Sunday, Jan 21, 2018 | Last Update : 06:19 AM IST
Director Steven Spielberg returns to the top form with an impressive drama based on the powerful true story.
Director: Steven Spielberg
Cast: Meryl Streep, Tom Hanks, Sarah Paulson, Bob Odenkirk, Carrie Coon, and Matthew Rhys.
'The Post' recounts the 1971 publication of 'The Pentagon Papers', the collective study initiated by the Department of Defense that summarized the United States' involvement in Vietnam between 1945 and 1967.
The film mainly revolves around The Washington Post's first female publisher and president, Katharine 'Kay' Graham (Meryl Streep). Kay must bump heads with her Editor-in-chief Benjamin Bradlee (Tom Hanks), who is an outspoken supporter of freedom of the press. The dilemma of Graham and Bradlee to reach an extremely tedious decision of publishing the papers forms the narrative of the film.
Director Steven Spielberg returns to top form with an impressive drama based on a powerful true story.

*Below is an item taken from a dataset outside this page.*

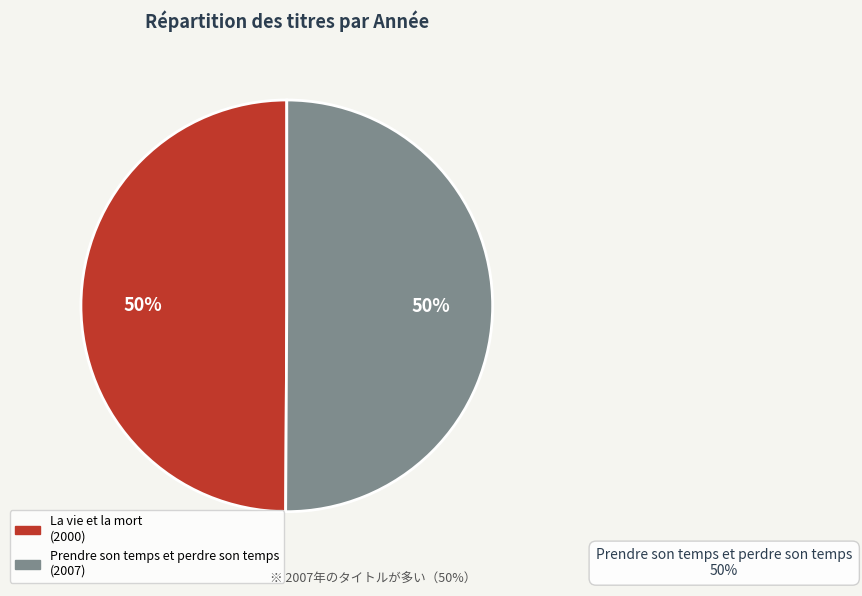

To the nearest percent, what is the average slice percentage?

50%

The journey with these reporters to uncover and publish the truth will have you engrossed and captivated. Spielberg and the scriptwriters Liz Hannah and Josh Singer brilliantly tweak the real story into a compelling drama.
With that said, even though 'The Post' is lean and concise, it's not especially subtle. The message of free press starts to become too preachy. The initial 30 minutes take time to introduce us to the setup and thus feel bit stretched. But after the lukewarm start, the brilliance really kicks into high gear in the second half of the film. It's put upon the audience to pay close attention thereupon, because the film doesn't stop moving. And the result is us feeling included and caring about The Post's dilemma and its ultimate decision.
Meryl Streep and Tom Hanks co-star as Graham and Bradlee, and they are fantastic in their respective roles and even better in their chemistry. Streep has added yet another winning performance to her scintillating filmography. She amazingly creates Kay Graham, after portraying real-life women such as Margaret Thatcher, Julia Childs, and Lindy Chamberlain. One of the miracles that Streep manages to perform again is that one forgets that it is her a second after she appears on the screen. Tom Hanks once again proves his caliber in playing hard hitting characters. His portrayal of Bradlee is immensely moving and real. It's the solid lead performances by Streep and Hanks that gives ‘The Post’ its beating heart. The supporting cast is great, too. Carrie Coon as Meg Greenfield and Bob Odenkirk as reporter Ben Bagdikian stand out.
Despite its strong themes, 'The Post' never fails to entertain the audience with neatly done mawkish humour. It’s funny how a film that is set in 1970, is still so relevant, especially in today's political time. It is so obvious that Spielberg wants to make some sharp remarks at the man currently sitting in The White House. And in the reflection, it also gives strong moral values to the media and the importance of the press in the democracy.
This movie isn't 'Spotlight', but it is one of the better journalism movies made.
In a scene towards the climax of the film, a reporter reiterates the message from the judge: "In the First Amendment the Founding Fathers gave the free press the protection it must have to fulfill its essential role in our democracy. The press was to serve the governed, not the governors."
If people take one thing away from this film, let it be that.